# Florida State University Tour Notes



## Layne Inselman (Oct 14, 2014)

Hello all! This is my first post, but I wanted to share with you my tour of Florida State! I'm applying to their MFA in Film Production for Fall 2015. 
This tour was last weekend actually, (Oct. 10). First of all, Tallahassee is gorgeous. It looks so much like an old southern town you'd see in a Civil War period piece that I can't even put it in words. The trees, the moss, the buildings... All lovely. 
It was also HOT. Now, I'm from Oklahoma so I'm no stranger to 100 degree heat, but this was something else. It was 90 degrees but the humidity was so incredibly suffocating that I could barely stand to be outside. And this was in October, mind you. The locals DID say it was rare for it to be that unbearable in October, though. 
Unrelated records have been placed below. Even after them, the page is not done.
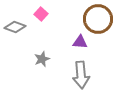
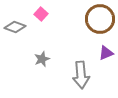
brown circle: moved 2 px right
purple triangle: moved 26 px right, 11 px down; rotated 28 degrees counterclockwise
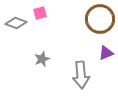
pink square: moved 1 px left, 1 px up; rotated 32 degrees clockwise
gray diamond: moved 1 px right, 4 px up
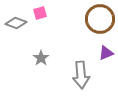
gray star: moved 1 px left, 1 px up; rotated 14 degrees counterclockwise
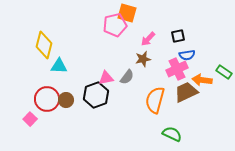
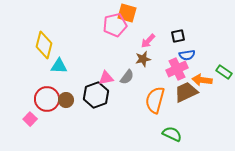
pink arrow: moved 2 px down
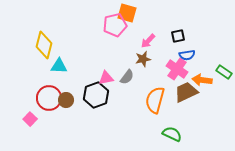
pink cross: rotated 30 degrees counterclockwise
red circle: moved 2 px right, 1 px up
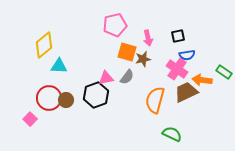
orange square: moved 39 px down
pink arrow: moved 3 px up; rotated 56 degrees counterclockwise
yellow diamond: rotated 36 degrees clockwise
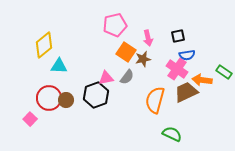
orange square: moved 1 px left; rotated 18 degrees clockwise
Now, as for the school. It's all housed in one huge building that's adjacent to the football stadium. They have lots of facilities (sound stages, editing rooms, mixing rooms, outdoor lots, computer labs, etc.) and they've just upgraded them all too. I was very impressed by the facilities (though I've never toured anywhere else so I can't say that it's better or worse than another school). I didn't get to see all the equipment that they have, but I know they have a lot. In fact, during our tour we stopped by a sound stage that had first-year MFA students practicing with a RED camera on a dolly. We were told that BFA students start small-scale and work up to using those kinds of cameras/equipment, but MFA students dive right into full-scale production, and the time of each film is what progressively gets bigger/longer. Our guide also told us about the equipment trucks that they have to shoot on location. Each truck houses about $250,000 worth of equipment, and they let the students check out trucks to use for their projects. To me, that was incredible. 

The admissions director also told us about how intensely committed students had to be, effectively saying goodbye to friends and family for the duration of the program. 13-hour days during the week, and then weekends are spent working on individual films/projects. It's highly unlikely you could have a job while in an FSU program. He also stressed how collaborative their programs are, and that it be important to be able to work well with groups. (In fact, I'm pretty sure their interview process involves collaborating with the other interviewees that are there the same day as you to "pitch" a selected prompt to the committee... EEK!)

Anywho, I loved FSU and it's absolutely in my top 3. Especially because Oklahomans can get in-state tuition for going to FSU... Big plus! I'm happy to try and answer questions anyone has as well.


----------



## LISANO (Nov 4, 2014)

thank you so much for the sharing, I am going to apply FSU too together with a few others in California, wish you good luck man


----------



## Chris W (Dec 16, 2014)

Layne Inselman said:


> The admissions director also told us about how intensely committed students had to be, effectively saying goodbye to friends and family for the duration of the program. 13-hour days during the week, and then weekends are spent working on individual films/projects.



The same could be said for when you start working in the industry. 13+ hour days and doing side projects, pitches, and freebie work on the weekends. I guess it's good preparation for that.  You'll need to have the same level of commitment to make it in the real film industry - not just in school.


----------